Multiple dependent variables, multiple breaks
/* Run Q1, Q2, Q3 by gender, age group, and region simultaneously */ WEIGHT BY WVAR. CROSSTABS /TABLES = Q1 Q2 Q3 BY GENDER AGE_GROUP REGION /FORMAT = AVALUE TABLES /CELLS = COUNT COLUMN /COUNT ROUND CELL.
Recoding variables
RECODE, collapsing categories, creating age groups
Always recode INTO a new variable (RECODE ... INTO) rather than overwriting the original. This preserves your raw data.
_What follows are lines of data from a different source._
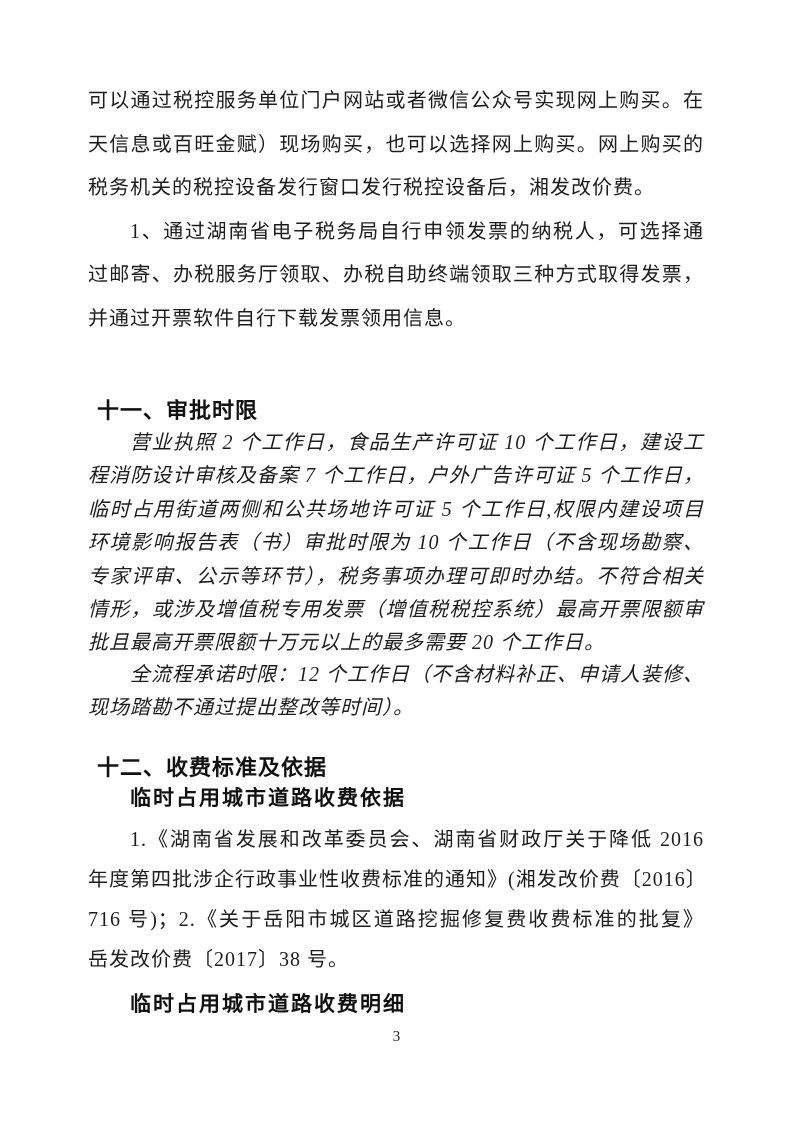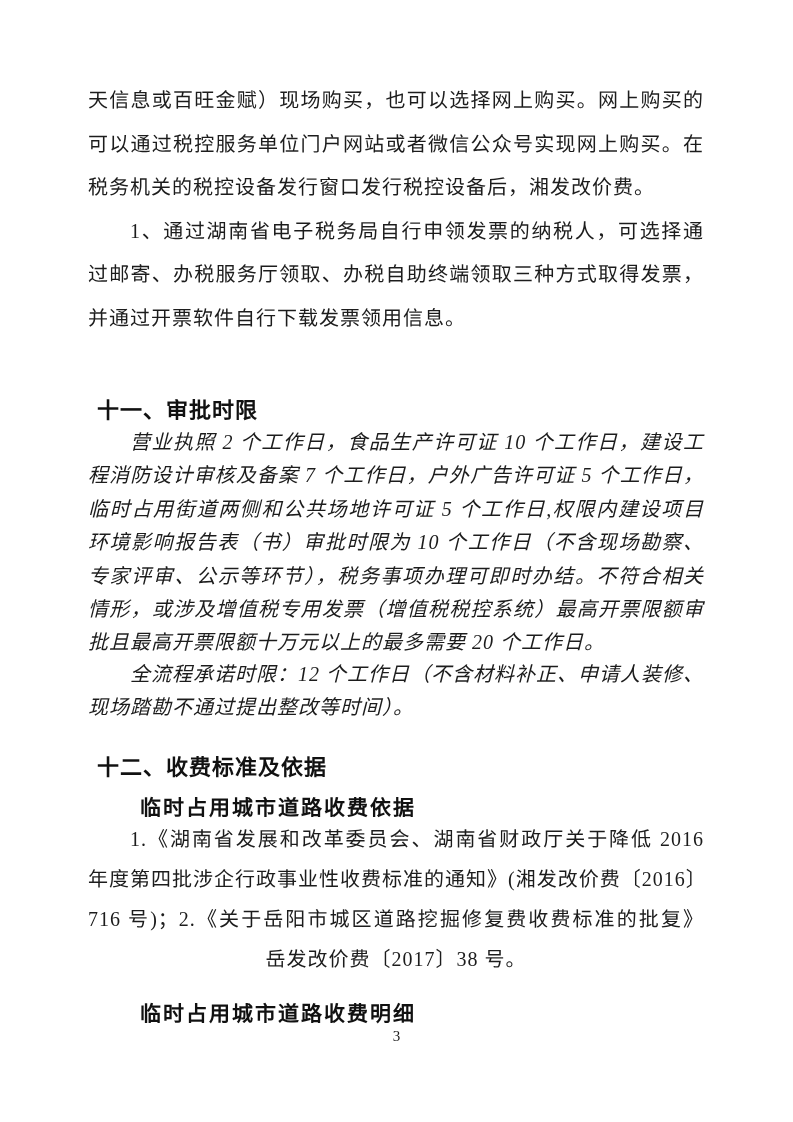--- a/index.html
+++ b/index.html
@@ -79,8 +79,8 @@
 <div class="page">
 
   <div class="block intro" style="top:79px">
+    <div class="line j">可以通过税控服务单位门户网站或者微信公众号实现网上购买。在</div>
     <div class="line j">天信息或百旺金赋）现场购买，也可以选择网上购买。网上购买的</div>
-    <div class="line j">可以通过税控服务单位门户网站或者微信公众号实现网上购买。在</div>
     <div class="line">税务机关的税控设备发行窗口发行税控设备后，湘发改价费。</div>
     <div class="line j ind">1、通过湖南省电子税务局自行申领发票的纳税人，可选择通</div>
     <div class="line j">过邮寄、办税服务厅领取、办税自助终端领取三种方式取得发票，</div>

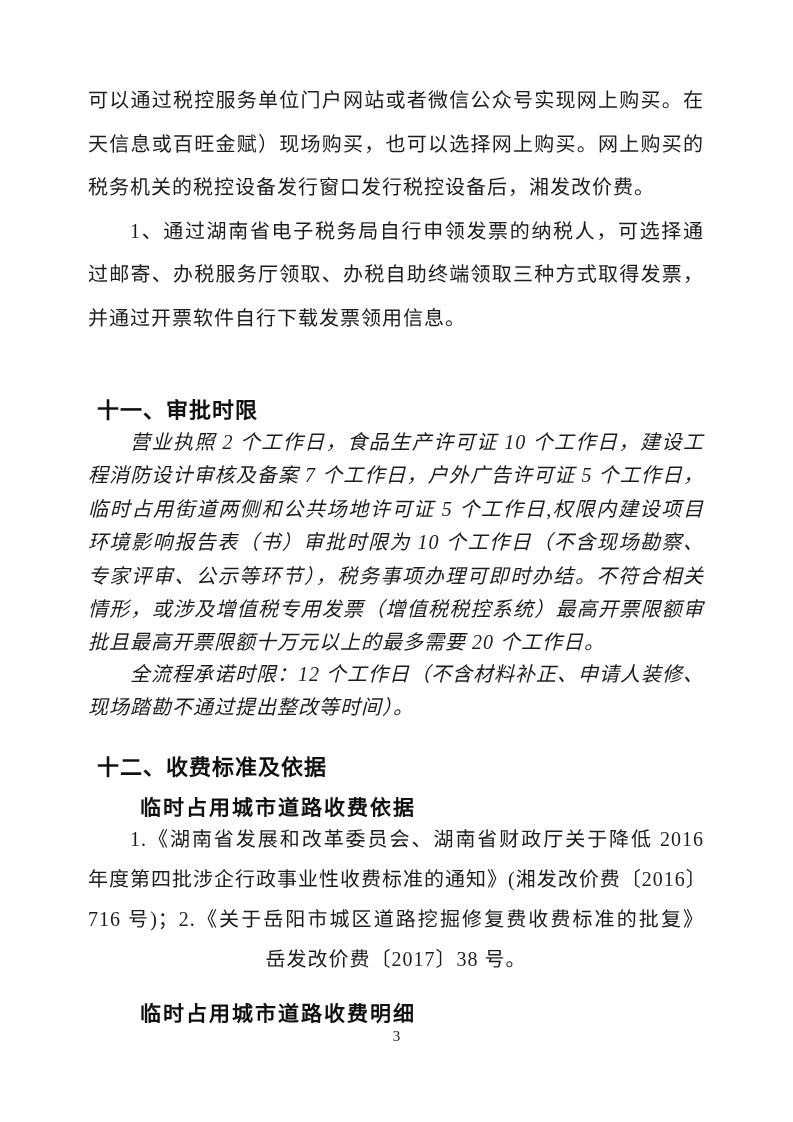--- a/index.html
+++ b/index.html
@@ -53,7 +53,7 @@
   .subheading {
     position: absolute;
     left: 130px;
-    margin: 10px;
+    margin: 0;
     font-family: "Liberation Sans", "DejaVu Sans", sans-serif;
     font-weight: 700;
     font-size: 21px;

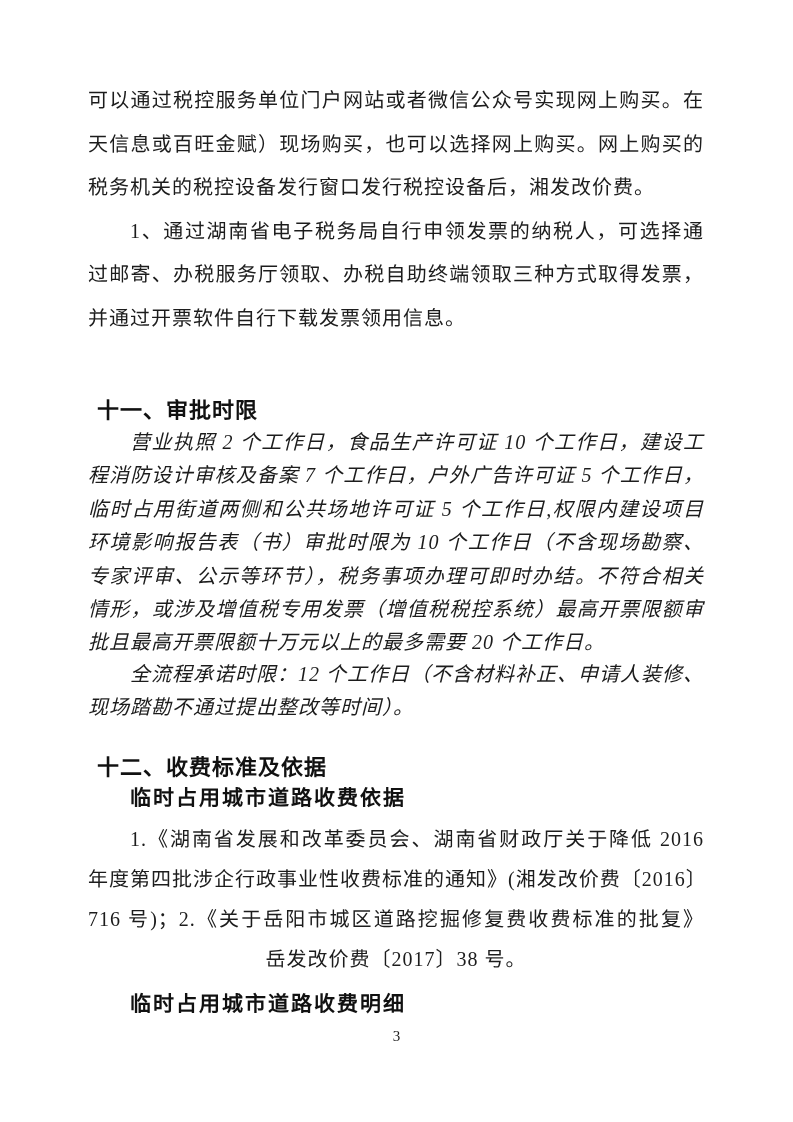--- a/index.html
+++ b/index.html
@@ -37,7 +37,7 @@
   }
   .intro .line   { line-height: 43.5px; }
   .s11  .line    { line-height: 33.4px; font-style: italic; }
-  .s12  .line    { line-height: 40px; text-align: center; }
+  .s12  .line    { line-height: 40px; }
   .heading {
     position: absolute;
     left: 88px;

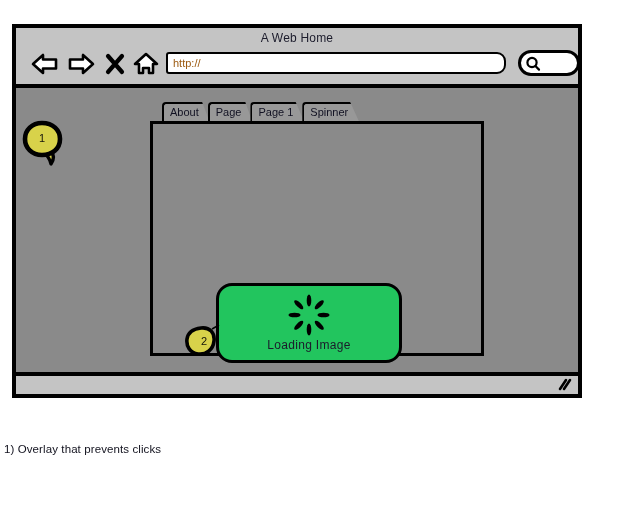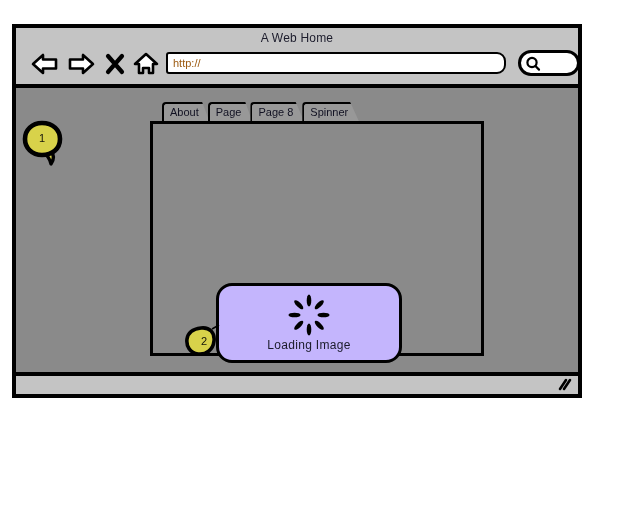--- a/index.html
+++ b/index.html
@@ -300,7 +300,7 @@
         <span>Page</span>
       </div>
       <div class="tab">
-        <span>Page 8</span>
+        <span>Page 1</span>
       </div>
       <div class="tab">
         <span>Spinner</span>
Recode a satisfaction scale to top/bottom box
/* Q1 is a 5-point satisfaction scale (1=Very satisfied, 5=Very dissatisfied) */ /* Create top 2 box (1-2) and bottom 2 box (4-5) variables */ RECODE Q1 (1,2=1)(3=2)(4,5=3)(MISSING=SYSMIS) INTO Q1_RECODED. VARIABLE LABELS Q1_RECODED 'Q1: Satisfaction (3-point)'. VALUE LABELS Q1_RECODED 1 'Top 2 box (satisfied)' 2 'Neither' 3 'Bottom 2 box (dissatisfied)'.
Create age groups from a continuous age variable
RECODE AGE (18 THRU 24 = 1) (25 THRU 34 = 2) (35 THRU 44 = 3) (45 THRU 54 = 4) (55 THRU 64 = 5) (65 THRU HIGHEST = 6) (MISSING = SYSMIS) INTO AGE_GROUP. VARIABLE LABELS AGE_GROUP 'Age group (6-band)'. VALUE LABELS AGE_GROUP 1 '18-24' 2 '25-34' 3 '35-44' 4 '45-54' 5 '55-64' 6 '65+'.
Net / combine codes
/* Combine awareness codes 1 (prompted) and 2 (spontaneous) into a single net */ COMPUTE AWARE_NET = (Q4 = 1 OR Q4 = 2). VARIABLE LABELS AWARE_NET 'Awareness net (prompted + spontaneous)'. VALUE LABELS AWARE_NET 0 'Not aware' 1 'Aware (net)'.
Syntax tips and best practices
Habits that will save you time and prevent errors
Always start your syntax file the same way
/* ================================================ PROJECT: [Project name] WAVE: [Wave number / date] ANALYST: [Your name] CREATED: [Date] NOTES: [Any important context] ================================================ */ /* 1. Open the data file */ GET FILE = 'C:\Projects\MyProject\data\w3_data.sav'. /* 2. Apply weight */ WEIGHT BY WVAR. /* 3. Set output options */ SET TVARS LABELS. SET TNUMBERS VALUES.
Key shortcuts and habits
- Ctrl+A, Ctrl+R — select all, run all. Quick way to re-run your full syntax.
- Ctrl+R on a selection — run just the highlighted block.
- Comment liberally — use
/* comment */to explain every section. Your future self will thank you. - Save syntax, not just output — output is a snapshot; syntax is the source of truth.
- Never overwrite raw variables — always RECODE INTO a new variable name.
- EXECUTE after COMPUTE — if you COMPUTE a variable and immediately use it in another COMPUTE, insert EXECUTE. in between to force evaluation.
You write: COMPUTE A = B + 1. then COMPUTE C = A * 2. — SPSS may not have processed A before it evaluates C, leaving C with system missing values. Fix: insert EXECUTE. between the two COMPUTE statements to force execution.